Statalist The Stata Listserver

[Date Prev][Date Next][Thread Prev][Thread Next][Date index][Thread index]

Re: st: RE: RE: Encryption of data

From (William Gould, StataCorp LP)
Subject   Re: st: RE: RE: Encryption of data
Date   Wed, 13 Jun 2007 10:54:14 -0500

Hendri Adriaens <> has a dataset and writes, 

> I want to encrypt only a single variable, to anonimize data.

Here is what I recommend.

Let's call the data actual.dta and assume it has variable uid, which is 
the official user identification number that we want to encrypt.
uid can be a string or numeric, I don't care.  uid might contain

        136980408          recorded as a double or long, or 
        "136-98-408"       recorded as a string, or even 
        "James Smith"      recorded as a string.

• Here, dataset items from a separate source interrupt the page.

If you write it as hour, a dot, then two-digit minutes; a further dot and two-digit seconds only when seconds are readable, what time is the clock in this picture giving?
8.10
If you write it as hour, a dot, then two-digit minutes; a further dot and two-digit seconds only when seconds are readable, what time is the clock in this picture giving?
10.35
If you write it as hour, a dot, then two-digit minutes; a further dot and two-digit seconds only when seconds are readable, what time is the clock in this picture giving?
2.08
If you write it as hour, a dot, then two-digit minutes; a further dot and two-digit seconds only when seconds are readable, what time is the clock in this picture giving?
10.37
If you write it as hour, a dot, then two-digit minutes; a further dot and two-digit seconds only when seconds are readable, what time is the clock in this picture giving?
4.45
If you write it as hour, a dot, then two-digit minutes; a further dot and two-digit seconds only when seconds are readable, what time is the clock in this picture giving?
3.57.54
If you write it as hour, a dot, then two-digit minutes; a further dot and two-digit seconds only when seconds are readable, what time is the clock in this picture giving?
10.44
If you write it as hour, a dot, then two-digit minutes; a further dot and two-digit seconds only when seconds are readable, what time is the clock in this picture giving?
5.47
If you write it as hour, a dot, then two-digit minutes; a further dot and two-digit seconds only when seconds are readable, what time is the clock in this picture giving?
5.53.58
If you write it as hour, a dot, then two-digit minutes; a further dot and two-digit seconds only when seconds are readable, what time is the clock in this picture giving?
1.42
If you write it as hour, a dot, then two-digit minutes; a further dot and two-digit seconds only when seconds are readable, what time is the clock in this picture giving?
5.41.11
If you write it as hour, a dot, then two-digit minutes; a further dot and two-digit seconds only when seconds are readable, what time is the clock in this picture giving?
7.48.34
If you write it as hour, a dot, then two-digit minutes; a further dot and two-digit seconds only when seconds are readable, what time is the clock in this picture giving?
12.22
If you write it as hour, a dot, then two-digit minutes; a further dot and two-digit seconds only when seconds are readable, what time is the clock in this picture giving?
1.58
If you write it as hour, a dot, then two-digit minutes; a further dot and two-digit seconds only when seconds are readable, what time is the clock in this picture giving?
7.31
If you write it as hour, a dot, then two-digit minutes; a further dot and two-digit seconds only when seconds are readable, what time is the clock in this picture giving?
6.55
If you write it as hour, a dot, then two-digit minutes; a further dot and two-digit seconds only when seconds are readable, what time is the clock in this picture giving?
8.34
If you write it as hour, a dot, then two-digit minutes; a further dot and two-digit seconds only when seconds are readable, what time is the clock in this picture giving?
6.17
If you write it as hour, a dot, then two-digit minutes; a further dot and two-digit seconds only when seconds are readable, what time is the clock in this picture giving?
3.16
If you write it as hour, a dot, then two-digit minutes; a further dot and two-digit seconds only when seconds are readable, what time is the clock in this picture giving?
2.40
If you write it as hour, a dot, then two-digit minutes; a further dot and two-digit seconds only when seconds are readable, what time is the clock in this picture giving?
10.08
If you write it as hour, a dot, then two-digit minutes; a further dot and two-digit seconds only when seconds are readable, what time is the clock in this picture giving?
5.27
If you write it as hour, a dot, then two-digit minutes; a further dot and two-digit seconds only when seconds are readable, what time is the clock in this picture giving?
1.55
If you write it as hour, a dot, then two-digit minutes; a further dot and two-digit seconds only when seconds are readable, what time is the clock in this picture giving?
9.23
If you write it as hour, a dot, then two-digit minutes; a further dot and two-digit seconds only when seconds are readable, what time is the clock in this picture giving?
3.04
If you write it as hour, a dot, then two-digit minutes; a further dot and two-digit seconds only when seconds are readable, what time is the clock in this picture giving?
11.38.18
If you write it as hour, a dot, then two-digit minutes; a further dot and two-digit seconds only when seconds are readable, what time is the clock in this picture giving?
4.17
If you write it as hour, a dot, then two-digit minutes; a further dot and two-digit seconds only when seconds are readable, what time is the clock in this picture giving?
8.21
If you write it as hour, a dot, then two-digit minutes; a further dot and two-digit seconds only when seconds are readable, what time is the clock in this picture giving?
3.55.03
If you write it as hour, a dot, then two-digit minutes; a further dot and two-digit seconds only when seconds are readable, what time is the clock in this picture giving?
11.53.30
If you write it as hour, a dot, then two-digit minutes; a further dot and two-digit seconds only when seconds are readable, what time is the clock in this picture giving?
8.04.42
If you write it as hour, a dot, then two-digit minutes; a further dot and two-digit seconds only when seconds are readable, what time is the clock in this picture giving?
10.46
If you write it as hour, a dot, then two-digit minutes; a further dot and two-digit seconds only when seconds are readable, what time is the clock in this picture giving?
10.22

In what follows, we will allow the repeated repeated values of uid in the
dataset.  What we are going to do is come up with new id numbers, use those,
and lock up the mapping of uid from newid.

Here's step 1:

        . use actual, clear 
        . keep uid
        . sort uid
        . by uid: keep if _n==1

        . set seed _______            <- fill this in with a random number
        . gen double random = uniform()
        . sort random 
        . gen long newid = _n

        . sort uid
        . save mapping, replace

New dataset mapping.dta contains two variables:  uid and the corresponding 
newid.  Next, we fix actual.dta for public consumption:

        . use actual 
        . sort uid 
        . merge uid using mapping
        . assert _merge==3
        . drop _merge uid
        . save actual, replace

Finally, we put mapping.dta in a save place.  I would write multiple copies 
of actual.dta on multiple CDs and put the CDs in multiple safes.  Dataset 
mapping contains all the secret information.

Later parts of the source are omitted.